= Karl O'Donnell =

Austrian noblemen, imperial general

Karl O'Donnell, Count of Tyrconnel (1715–1771) held important commands in the Austrian army during the Seven Years' War. Between 1768 and 1770, he was governor of Transylvania.

==Biography==
O'Donnell held important commands during the Third Silesian War between Prussia and Austria, during the Seven Years' War, up to the rank of general. He distinguished himself in the Battles of Lobositz (1756), Prague (1757) and Kolin (1757). He was wounded and taken prisoner in the Battle of Leuthen. Released in 1758, he participated in the Battle of Hochkirch and Battle of Maxen, amongst others.

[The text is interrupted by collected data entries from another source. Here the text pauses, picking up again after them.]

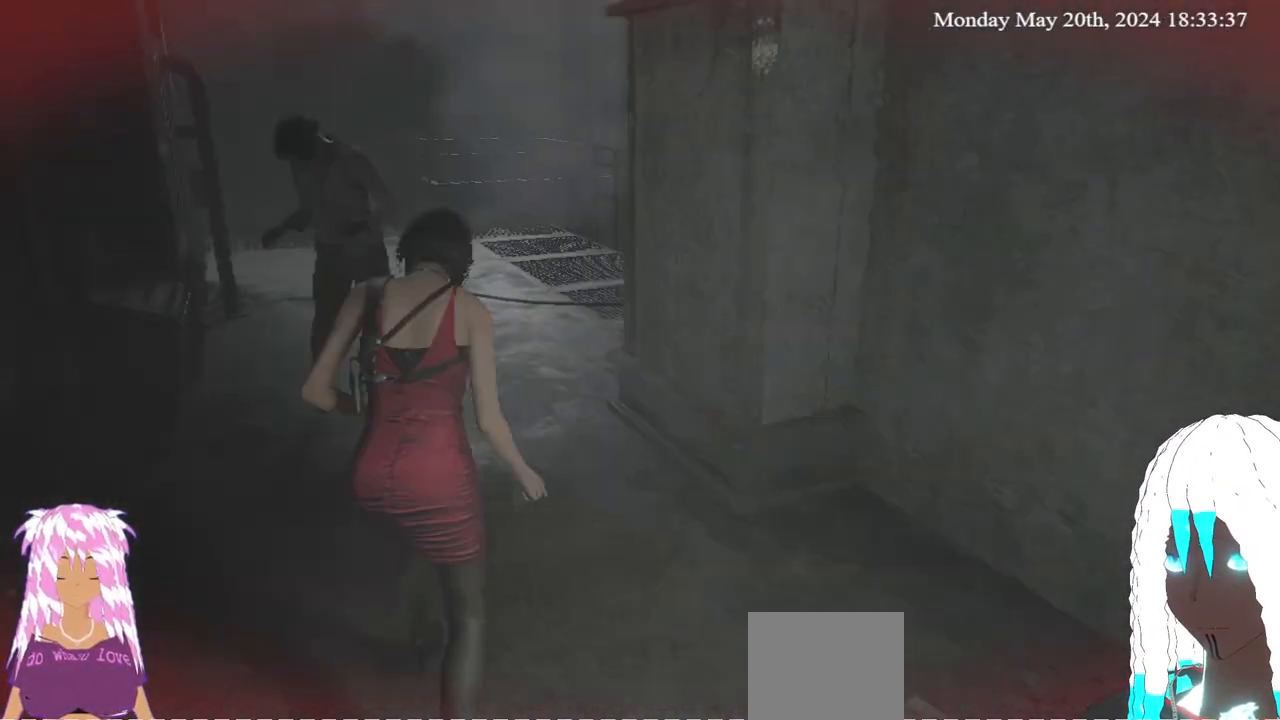
{"buttons": [], "left_stick": "up", "right_stick": "center", "events": [[100, "right_stick", "right"], [250, "right_stick", "center"]]}
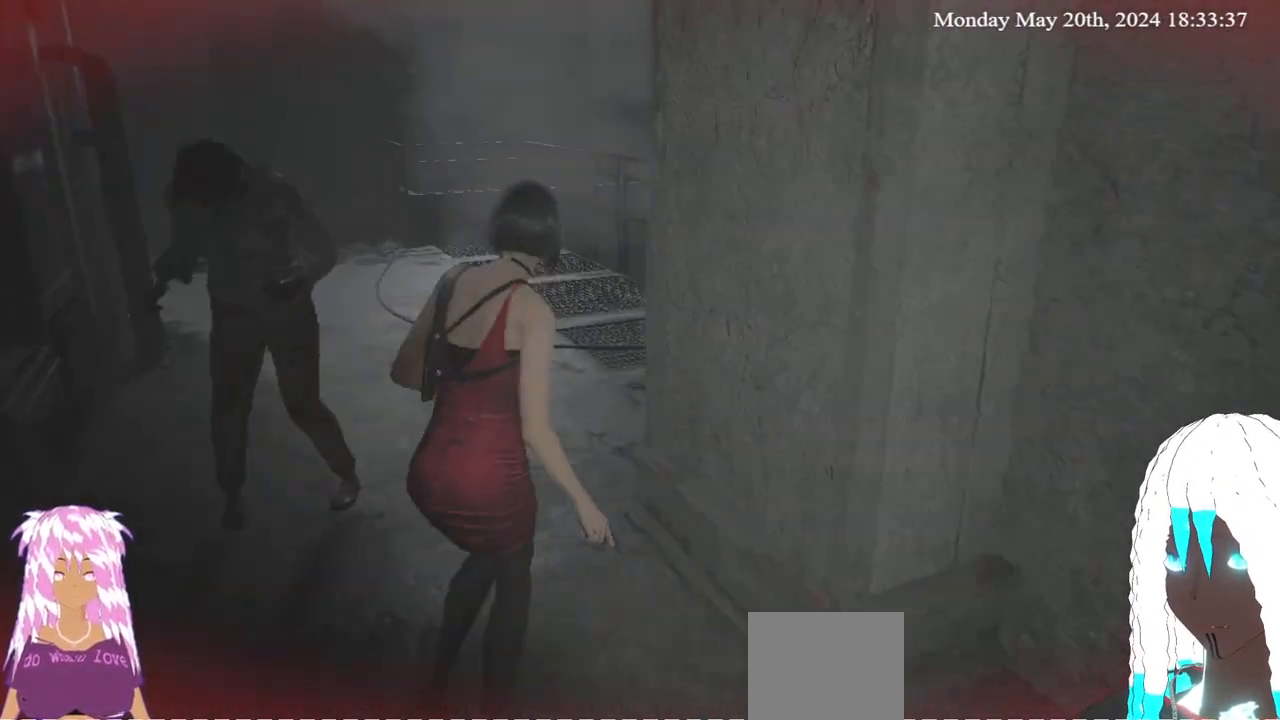
{"buttons": [], "left_stick": "up", "right_stick": "up-left", "events": [[33, "DPAD_DOWN", "down"], [150, "DPAD_DOWN", "up"], [467, "right_stick", "up-left"]]}
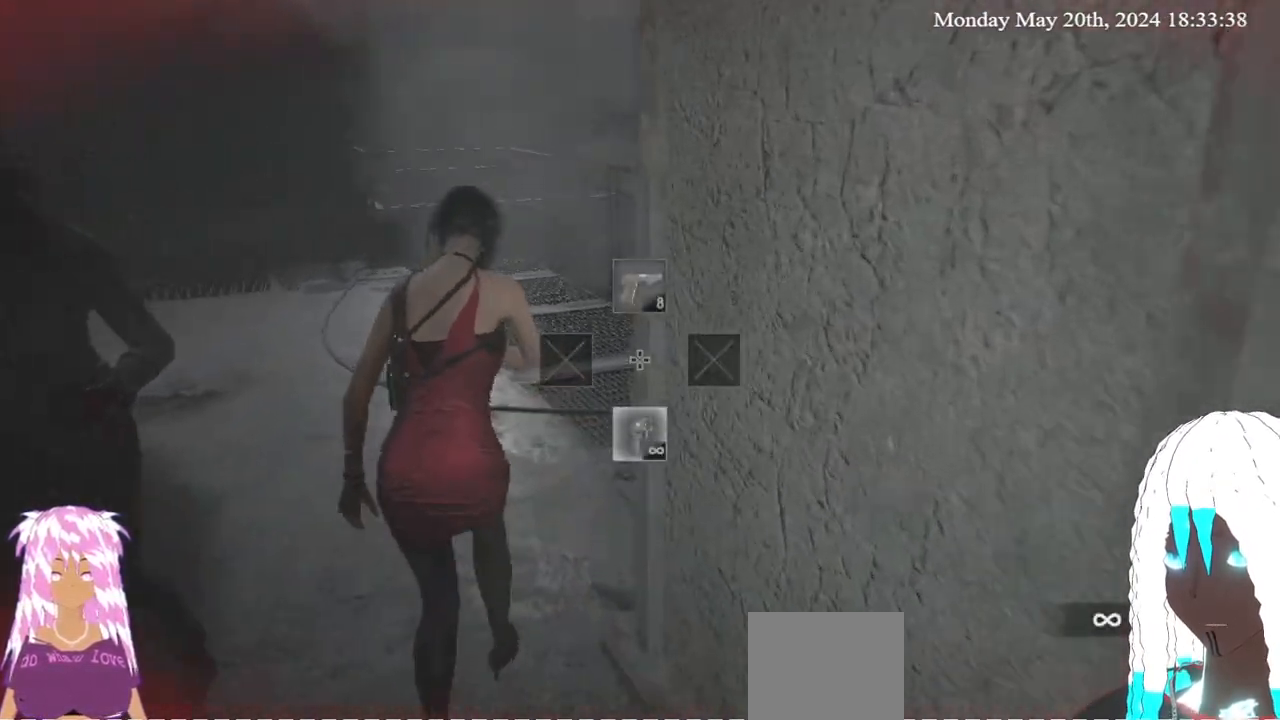
{"buttons": ["L2"], "left_stick": "up", "right_stick": "center", "events": [[133, "L2", "down"], [183, "right_stick", "center"]]}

His greatest military performance was in the Battle of Torgau (1760), where he repelled an attack from the numerically superior enemy cavalry and took over the command for the wounded Field Marshal Graf von Daun, which he held until the winter of 1760. He was awarded the Grand Cross of the Military Order of Maria Theresa for his achievements in this battle.

==Family==
O'Donnell was a descendant of the Irish noble dynasty of O'Donnell of Tyrconnell who left Ireland after the Battle of the Boyne and settled in Austria.

===Descendants===
A descendant Maximilian Karl Lamoral O'Donnell was a notable figure in the history of the Italian and Hungarian campaigns of 1848 and 1849, and achieved fame for helping to save the life of Emperor Franz Josef I during an assassination attempt in 1853.

Henry Joseph O'Donnell, Count of La Bisbal (1769–1834) was from another branch of the family, a member of the Irish noble dynasty of O'Donnell of Tyrconnell who left Ireland after the Battle of the Boyne; he was a general in the Spanish Army during the Napoleonic Wars.